Monday, December 19, 2005

"YES VIRGINIA, THERE IS A SANTA CLAUS"

Still steaming over Congressman Ackermans lack of respect for those who celebrate Christmas, I was so happy and comforted when in today’s NY Sun I read a reprint from a letter sent to the Sun in 1897. In September 1897, an eight-year-old New York girl named Virginia O'Hanlon wrote a letter to the editor of the New York Sun asking, "Is there a Santa Claus?" In reply Francis P. Church wrote an editorial, which pleased so many readers that the Sun printed it every year during the Christmas season, from 1897 to 1949.

As a father of a four-year-old son who for the past month has seen my sons eyes gleam with anticipation asking each morning if today is Christmas and when he can open the last door on the Advent calendar, the letter and response left me touched and sad for people like Congressman Ackerman who want to take it away. The letter and editorial, from Sept. 21, 1897 is as follows:

Dear Editor:

I am 8 years old. Some of my little friends say there is no Santa Claus. Papa says: "If you see it in The Sun, it's so." Please tell me the truth: Is there a Santa Claus?
Virginia O'Hanlon, 115 West Ninety-fifth Street.

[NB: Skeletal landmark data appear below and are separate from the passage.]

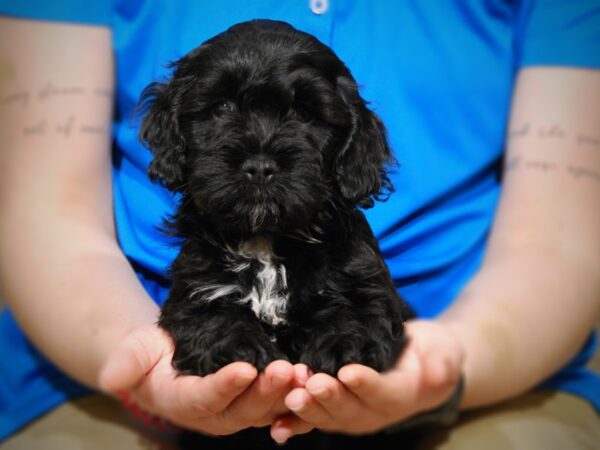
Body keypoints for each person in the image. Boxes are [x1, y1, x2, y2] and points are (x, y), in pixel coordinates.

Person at [0, 1, 599, 449]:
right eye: (223, 111)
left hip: (459, 386)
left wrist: (438, 366)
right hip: (104, 377)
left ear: (348, 148)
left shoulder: (347, 263)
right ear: (176, 134)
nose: (260, 155)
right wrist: (144, 358)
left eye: (305, 117)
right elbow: (43, 210)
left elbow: (557, 246)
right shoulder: (204, 263)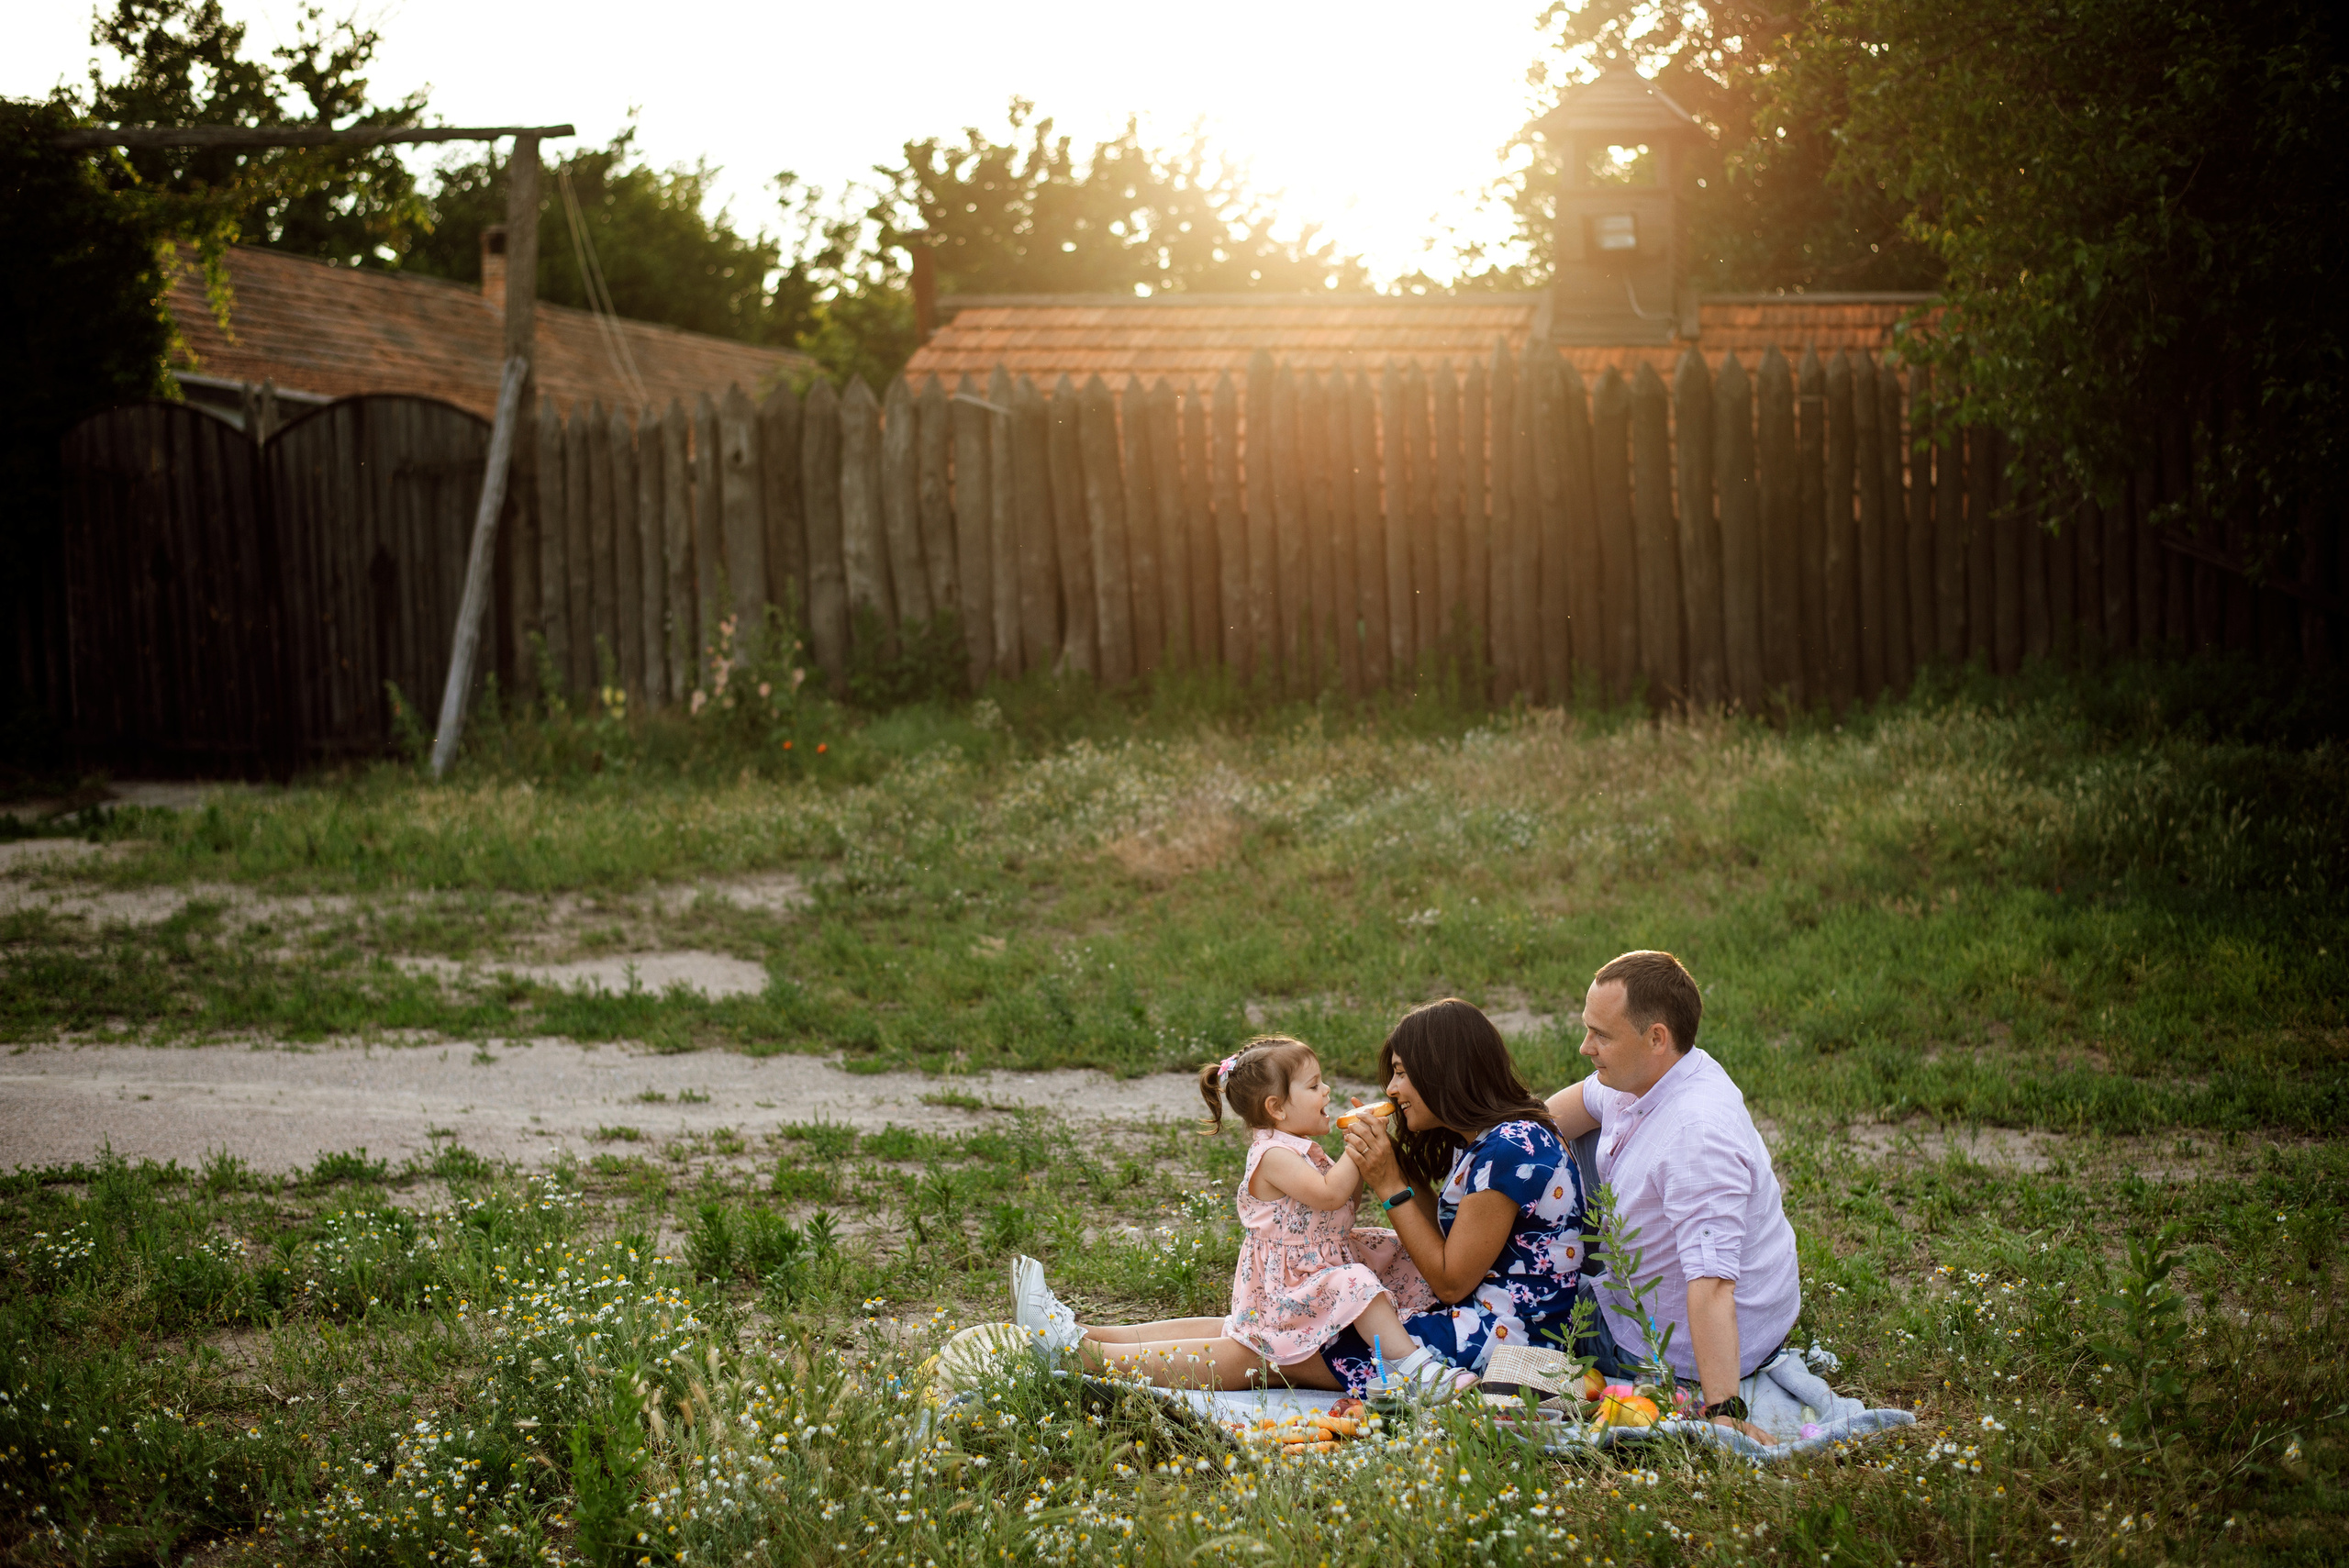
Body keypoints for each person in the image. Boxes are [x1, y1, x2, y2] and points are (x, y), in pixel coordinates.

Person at [1009, 1035, 1457, 1395]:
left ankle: (1077, 1331)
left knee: (1387, 1251)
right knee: (1349, 1287)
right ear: (1277, 1108)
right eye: (1315, 1084)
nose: (1327, 1092)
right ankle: (1412, 1371)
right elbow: (1328, 1194)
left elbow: (1346, 1202)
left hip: (1313, 1268)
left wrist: (1362, 1158)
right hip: (1290, 1282)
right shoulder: (1273, 1154)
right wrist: (1360, 1148)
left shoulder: (1303, 1150)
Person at [1542, 950, 1796, 1447]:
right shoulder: (1650, 1075)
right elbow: (1563, 1112)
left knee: (1508, 1329)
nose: (1584, 1047)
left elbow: (1714, 1283)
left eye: (1601, 1035)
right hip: (1671, 1281)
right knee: (1556, 1145)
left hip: (1678, 1344)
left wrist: (1722, 1410)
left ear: (1657, 1037)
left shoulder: (1696, 1139)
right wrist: (1502, 1152)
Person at [1334, 998, 1588, 1389]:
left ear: (1441, 1074)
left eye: (1401, 1073)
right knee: (1309, 1330)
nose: (1390, 1088)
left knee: (1319, 1344)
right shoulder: (1491, 1137)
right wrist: (1395, 1166)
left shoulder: (1511, 1149)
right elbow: (1454, 1246)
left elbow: (1451, 1281)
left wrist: (1388, 1184)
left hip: (1508, 1339)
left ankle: (1203, 1366)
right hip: (1484, 1318)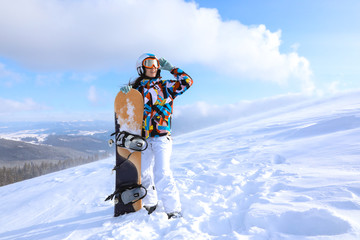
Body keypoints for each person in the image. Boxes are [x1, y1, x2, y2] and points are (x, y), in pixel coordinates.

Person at [120, 53, 193, 219]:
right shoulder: (136, 90)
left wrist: (172, 69)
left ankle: (173, 209)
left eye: (156, 64)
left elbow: (187, 82)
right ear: (141, 67)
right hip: (143, 138)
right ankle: (150, 203)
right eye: (149, 63)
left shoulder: (166, 86)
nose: (154, 67)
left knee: (162, 172)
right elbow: (126, 112)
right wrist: (126, 96)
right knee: (144, 173)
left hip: (161, 137)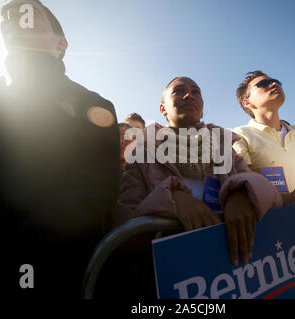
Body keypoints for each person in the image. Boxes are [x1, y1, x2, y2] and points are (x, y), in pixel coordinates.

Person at [0, 0, 119, 297]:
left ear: (60, 42)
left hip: (50, 273)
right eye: (5, 15)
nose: (13, 17)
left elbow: (94, 190)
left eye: (28, 11)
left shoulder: (93, 105)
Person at [114, 76, 282, 298]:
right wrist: (171, 199)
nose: (189, 95)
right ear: (162, 108)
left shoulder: (225, 147)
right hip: (177, 283)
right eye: (179, 91)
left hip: (237, 275)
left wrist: (242, 191)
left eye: (196, 91)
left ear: (202, 109)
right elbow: (125, 226)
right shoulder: (141, 155)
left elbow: (265, 188)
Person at [232, 70, 295, 256]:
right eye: (263, 84)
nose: (273, 83)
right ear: (248, 102)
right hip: (275, 249)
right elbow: (240, 182)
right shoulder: (239, 135)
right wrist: (290, 200)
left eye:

Virginia, your little friends are wrong. They have been affected by the skepticism of a skeptical age. They do not believe except what they see. They think that nothing can be which is not comprehensible by their little minds. All minds, Virginia, whether they be men's or children's, are little. In this great universe of ours man is a mere insect, an ant, in his intellect, as compared with the boundless world about him, as measured by the intelligence capable of grasping the whole of truth and knowledge.

Yes Virginia, there is a Santa Claus. He exists as certainly as love and generosity and devotion exist, and you know that they abound and give to your life its highest beauty and joy. Alas! how dreary would be the world if there were no Santa Claus! It would be as dreary as if there were no Virginias. There would be no child-like faith then, no poetry, no romance to make tolerable this existence. We should have no enjoyment, except in sense and sight. The eternal light with which childhood fills the world would be extinguished.

Not believe in Santa Claus! You might as well not believe in fairies! You might get your papa to hire men to watch in all the chimneys on Christmas Eve to catch Santa Claus, but even if they did not see Santa Claus coming down, what would that prove? Nobody sees Santa Claus, but that is no sign that there is no Santa Claus. The most real things in the world are those that neither children nor men can see. Did you ever see fairies dancing on the lawn? Of course not, but that's no proof that they are not there. Nobody can conceive or imagine all the wonders there are unseen and unseeable in the world.

You may tear apart the baby's rattle and see what makes the noise inside, but there is a veil covering the unseen world which not the strongest man, nor even the united strength of all the strongest men that ever lived, could tear apart. Only faith, fancy, poetry, love, romance can push aside that curtain and view and picture the supernatural beauty and glory beyond. Is it all real? Ah, Virginia, in all this world there is nothing else real and abiding.

No Santa Claus! Thank God he lives, and he lives forever! A thousand years from now, Virginia, nay, ten times ten thousand years from now, he will continue to make glad the heart of childhood.